Skip metastasis in papillary thyroid carcinoma is difficult to predict in clinical practice

BMC Cancer > Ausgabe 1/2017
Xilin Nie, Zhou Tan, Minghua Ge



Cervical lymph node metastases are very common in papillary thyroid cancer (PTC), and typically spread in a predictable stepwise fashion in clinical practice. However, lateral lymph node metastasis (LLNM) without central lymph node metastasis (CLNM) as skip metastasis is not rare in PTC. The aim of this study was to investigate the incidence, risk factors and pattern of skip metastasis in PTC.


A total of 271 patients with PTC and suspicious LLN diagnosed by pre-operation examinations who underwent total thyroidectomy and central lymph node dissection plus lateral lymph node dissection between January 2008 and December 2011 were enrolled in this study. Clinicopathological features were collected, and the pattern of cervical lymph node metastasis and skip metastasis were analyzed.

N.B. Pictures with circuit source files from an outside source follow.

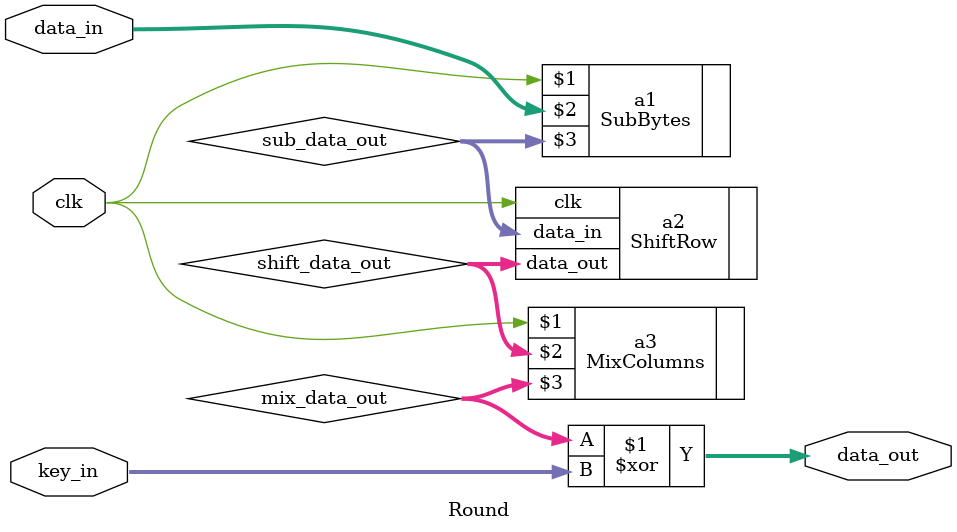
<source format=v>
module Round(clk,data_in,key_in,data_out);
    input clk;
    input [127:0]data_in,key_in;
    output [127:0] data_out;

    wire [127:0]sub_data_out,shift_data_out,mix_data_out; 
    
    SubBytes a1(clk,data_in,sub_data_out);
    ShiftRow a2(.clk(clk),
                .data_in(sub_data_out),
                .data_out(shift_data_out)
                );
    MixColumns a3(clk,shift_data_out,mix_data_out);
    assign data_out=mix_data_out^key_in;
endmodule
</source>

The LLNM rate was 74.9% (203/271, diagnosed by postoperative pathology examination) and significantly associated with extrathyroid extension (ETE), primary tumor located at the upper pole, and CLNM (p < 0.05). The skip metastasis rate was 14.8% (30/203) and was more frequently found in microcarcinoma patients, especially when the primary tumor size was ≤0.5 cm (p = 0.001 OR = 12.9). However, skip metastasis was unrelated to the remaining factors examined.


Small cancers with a pre-operation diagnosis of LLNM are more likely to have skip metastases, especially when the primary tumor size is less than 0.5 cm in diameter; however, this type of metastasis appears to develop in a random fashion. Thus, additional research is needed to identify potential predictive factors, such as a primary tumor located at the upper pole.